◆ SET EXERCISE
Please recast the whole listing below as a two-column CSV headed input and output, giving each input its own row beside its output. Put each field in quotes and replace any line breaks with spaces.

◆ RECORDS FOR THIS TASK
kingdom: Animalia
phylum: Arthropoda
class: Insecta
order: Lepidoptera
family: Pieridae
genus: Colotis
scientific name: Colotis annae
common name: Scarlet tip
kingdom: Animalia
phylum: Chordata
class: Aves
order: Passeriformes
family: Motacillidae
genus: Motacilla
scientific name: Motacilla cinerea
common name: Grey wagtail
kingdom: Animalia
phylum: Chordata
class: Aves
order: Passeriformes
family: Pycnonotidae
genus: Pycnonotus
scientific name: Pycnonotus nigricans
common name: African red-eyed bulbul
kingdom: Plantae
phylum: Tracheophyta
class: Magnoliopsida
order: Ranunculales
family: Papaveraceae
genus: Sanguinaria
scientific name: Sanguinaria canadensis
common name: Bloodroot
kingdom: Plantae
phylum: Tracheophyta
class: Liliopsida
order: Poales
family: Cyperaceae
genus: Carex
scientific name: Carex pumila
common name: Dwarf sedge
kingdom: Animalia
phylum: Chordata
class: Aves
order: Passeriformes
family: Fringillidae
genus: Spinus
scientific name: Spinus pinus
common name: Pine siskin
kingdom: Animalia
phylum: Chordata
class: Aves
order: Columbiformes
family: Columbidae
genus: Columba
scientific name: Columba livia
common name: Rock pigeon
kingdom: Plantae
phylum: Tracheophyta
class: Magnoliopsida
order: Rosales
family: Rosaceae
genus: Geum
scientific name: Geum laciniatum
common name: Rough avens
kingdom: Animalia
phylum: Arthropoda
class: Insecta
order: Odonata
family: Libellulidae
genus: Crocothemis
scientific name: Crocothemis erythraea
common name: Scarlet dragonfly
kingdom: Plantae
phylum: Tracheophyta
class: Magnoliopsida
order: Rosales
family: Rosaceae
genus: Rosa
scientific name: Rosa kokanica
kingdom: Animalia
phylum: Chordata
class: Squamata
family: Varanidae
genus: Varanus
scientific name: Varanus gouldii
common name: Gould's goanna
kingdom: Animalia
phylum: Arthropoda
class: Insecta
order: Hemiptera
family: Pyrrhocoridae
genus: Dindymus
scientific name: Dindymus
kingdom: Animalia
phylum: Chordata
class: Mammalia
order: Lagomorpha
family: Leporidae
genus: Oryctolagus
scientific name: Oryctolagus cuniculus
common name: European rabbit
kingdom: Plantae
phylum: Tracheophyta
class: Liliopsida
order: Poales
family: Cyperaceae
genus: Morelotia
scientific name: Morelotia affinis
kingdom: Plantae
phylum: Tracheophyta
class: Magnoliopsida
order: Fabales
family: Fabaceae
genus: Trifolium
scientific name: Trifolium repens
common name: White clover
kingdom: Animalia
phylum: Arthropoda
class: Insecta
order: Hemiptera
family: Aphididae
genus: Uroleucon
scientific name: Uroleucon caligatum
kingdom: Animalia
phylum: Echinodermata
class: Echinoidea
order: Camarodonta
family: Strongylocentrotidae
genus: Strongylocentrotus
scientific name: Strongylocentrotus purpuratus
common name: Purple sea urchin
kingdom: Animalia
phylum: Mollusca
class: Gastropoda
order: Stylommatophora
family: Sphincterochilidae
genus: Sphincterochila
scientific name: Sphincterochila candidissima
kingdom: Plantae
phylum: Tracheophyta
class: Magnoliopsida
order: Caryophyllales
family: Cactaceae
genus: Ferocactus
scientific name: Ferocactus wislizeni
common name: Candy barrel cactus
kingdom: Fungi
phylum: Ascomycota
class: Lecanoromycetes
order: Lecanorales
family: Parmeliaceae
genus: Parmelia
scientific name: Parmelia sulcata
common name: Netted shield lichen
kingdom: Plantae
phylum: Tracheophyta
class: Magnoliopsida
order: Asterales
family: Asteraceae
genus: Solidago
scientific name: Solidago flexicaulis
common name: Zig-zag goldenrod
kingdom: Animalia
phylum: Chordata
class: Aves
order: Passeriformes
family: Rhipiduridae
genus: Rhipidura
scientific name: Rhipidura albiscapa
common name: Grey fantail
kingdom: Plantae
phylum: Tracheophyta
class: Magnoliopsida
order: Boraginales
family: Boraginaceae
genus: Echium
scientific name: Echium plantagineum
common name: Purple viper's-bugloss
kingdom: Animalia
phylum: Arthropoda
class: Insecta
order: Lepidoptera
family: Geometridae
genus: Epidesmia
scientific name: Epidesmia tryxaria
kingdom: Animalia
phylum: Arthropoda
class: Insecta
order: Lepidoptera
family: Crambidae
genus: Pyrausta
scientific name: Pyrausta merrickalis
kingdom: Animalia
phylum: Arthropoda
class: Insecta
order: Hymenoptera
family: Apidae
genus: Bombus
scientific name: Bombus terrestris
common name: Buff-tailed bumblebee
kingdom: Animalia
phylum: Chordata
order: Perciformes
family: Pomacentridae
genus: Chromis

◆ FINAL RESULT
input,output
"kingdom:","Animalia"
"phylum:","Arthropoda"
"class:","Insecta"
"order:","Lepidoptera"
"family:","Pieridae"
"genus:","Colotis"
"scientific name:","Colotis annae"
"common name:","Scarlet tip"
"kingdom:","Animalia"
"phylum:","Chordata"
"class:","Aves"
"order:","Passeriformes"
"family:","Motacillidae"
"genus:","Motacilla"
"scientific name:","Motacilla cinerea"
"common name:","Grey wagtail"
"kingdom:","Animalia"
"phylum:","Chordata"
"class:","Aves"
"order:","Passeriformes"
"family:","Pycnonotidae"
"genus:","Pycnonotus"
"scientific name:","Pycnonotus nigricans"
"common name:","African red-eyed bulbul"
"kingdom:","Plantae"
"phylum:","Tracheophyta"
"class:","Magnoliopsida"
"order:","Ranunculales"
"family:","Papaveraceae"
"genus:","Sanguinaria"
"scientific name:","Sanguinaria canadensis"
"common name:","Bloodroot"
"kingdom:","Plantae"
"phylum:","Tracheophyta"
"class:","Liliopsida"
"order:","Poales"
"family:","Cyperaceae"
"genus:","Carex"
"scientific name:","Carex pumila"
"common name:","Dwarf sedge"
"kingdom:","Animalia"
"phylum:","Chordata"
"class:","Aves"
"order:","Passeriformes"
"family:","Fringillidae"
"genus:","Spinus"
"scientific name:","Spinus pinus"
"common name:","Pine siskin"
"kingdom:","Animalia"
"phylum:","Chordata"
"class:","Aves"
"order:","Columbiformes"
"family:","Columbidae"
"genus:","Columba"
"scientific name:","Columba livia"
"common name:","Rock pigeon"
"kingdom:","Plantae"
"phylum:","Tracheophyta"
"class:","Magnoliopsida"
"order:","Rosales"
"family:","Rosaceae"
"genus:","Geum"
"scientific name:","Geum laciniatum"
"common name:","Rough avens"
"kingdom:","Animalia"
"phylum:","Arthropoda"
"class:","Insecta"
"order:","Odonata"
"family:","Libellulidae"
"genus:","Crocothemis"
"scientific name:","Crocothemis erythraea"
"common name:","Scarlet dragonfly"
"kingdom:","Plantae"
"phylum:","Tracheophyta"
"class:","Magnoliopsida"
"order:","Rosales"
"family:","Rosaceae"
"genus:","Rosa"
"scientific name:","Rosa kokanica"
"kingdom:","Animalia"
"phylum:","Chordata"
"class:","Squamata"
"family:","Varanidae"
"genus:","Varanus"
"scientific name:","Varanus gouldii"
"common name:","Gould's goanna"
"kingdom:","Animalia"
"phylum:","Arthropoda"
"class:","Insecta"
"order:","Hemiptera"
"family:","Pyrrhocoridae"
"genus:","Dindymus"
"scientific name:","Dindymus"
"kingdom:","Animalia"
"phylum:","Chordata"
"class:","Mammalia"
"order:","Lagomorpha"
"family:","Leporidae"
"genus:","Oryctolagus"
"scientific name:","Oryctolagus cuniculus"
"common name:","European rabbit"
"kingdom:","Plantae"
"phylum:","Tracheophyta"
"class:","Liliopsida"
"order:","Poales"
"family:","Cyperaceae"
"genus:","Morelotia"
"scientific name:","Morelotia affinis"
"kingdom:","Plantae"
"phylum:","Tracheophyta"
"class:","Magnoliopsida"
"order:","Fabales"
"family:","Fabaceae"
"genus:","Trifolium"
"scientific name:","Trifolium repens"
"common name:","White clover"
"kingdom:","Animalia"
"phylum:","Arthropoda"
"class:","Insecta"
"order:","Hemiptera"
"family:","Aphididae"
"genus:","Uroleucon"
"scientific name:","Uroleucon caligatum"
"kingdom:","Animalia"
"phylum:","Echinodermata"
"class:","Echinoidea"
"order:","Camarodonta"
"family:","Strongylocentrotidae"
"genus:","Strongylocentrotus"
"scientific name:","Strongylocentrotus purpuratus"
"common name:","Purple sea urchin"
"kingdom:","Animalia"
"phylum:","Mollusca"
"class:","Gastropoda"
"order:","Stylommatophora"
"family:","Sphincterochilidae"
"genus:","Sphincterochila"
"scientific name:","Sphincterochila candidissima"
"kingdom:","Plantae"
"phylum:","Tracheophyta"
"class:","Magnoliopsida"
"order:","Caryophyllales"
"family:","Cactaceae"
"genus:","Ferocactus"
"scientific name:","Ferocactus wislizeni"
"common name:","Candy barrel cactus"
"kingdom:","Fungi"
"phylum:","Ascomycota"
"class:","Lecanoromycetes"
"order:","Lecanorales"
"family:","Parmeliaceae"
"genus:","Parmelia"
"scientific name:","Parmelia sulcata"
"common name:","Netted shield lichen"
"kingdom:","Plantae"
"phylum:","Tracheophyta"
"class:","Magnoliopsida"
"order:","Asterales"
"family:","Asteraceae"
"genus:","Solidago"
"scientific name:","Solidago flexicaulis"
"common name:","Zig-zag goldenrod"
"kingdom:","Animalia"
"phylum:","Chordata"
"class:","Aves"
"order:","Passeriformes"
"family:","Rhipiduridae"
"genus:","Rhipidura"
"scientific name:","Rhipidura albiscapa"
"common name:","Grey fantail"
"kingdom:","Plantae"
"phylum:","Tracheophyta"
"class:","Magnoliopsida"
"order:","Boraginales"
"family:","Boraginaceae"
"genus:","Echium"
"scientific name:","Echium plantagineum"
"common name:","Purple viper's-bugloss"
"kingdom:","Animalia"
"phylum:","Arthropoda"
"class:","Insecta"
"order:","Lepidoptera"
"family:","Geometridae"
"genus:","Epidesmia"
"scientific name:","Epidesmia tryxaria"
"kingdom:","Animalia"
"phylum:","Arthropoda"
"class:","Insecta"
"order:","Lepidoptera"
"family:","Crambidae"
"genus:","Pyrausta"
"scientific name:","Pyrausta merrickalis"
"kingdom:","Animalia"
"phylum:","Arthropoda"
"class:","Insecta"
"order:","Hymenoptera"
"family:","Apidae"
"genus:","Bombus"
"scientific name:","Bombus terrestris"
"common name:","Buff-tailed bumblebee"
"kingdom:","Animalia"
"phylum:","Chordata"
"order:","Perciformes"
"family:","Pomacentridae"
"genus:","Chromis"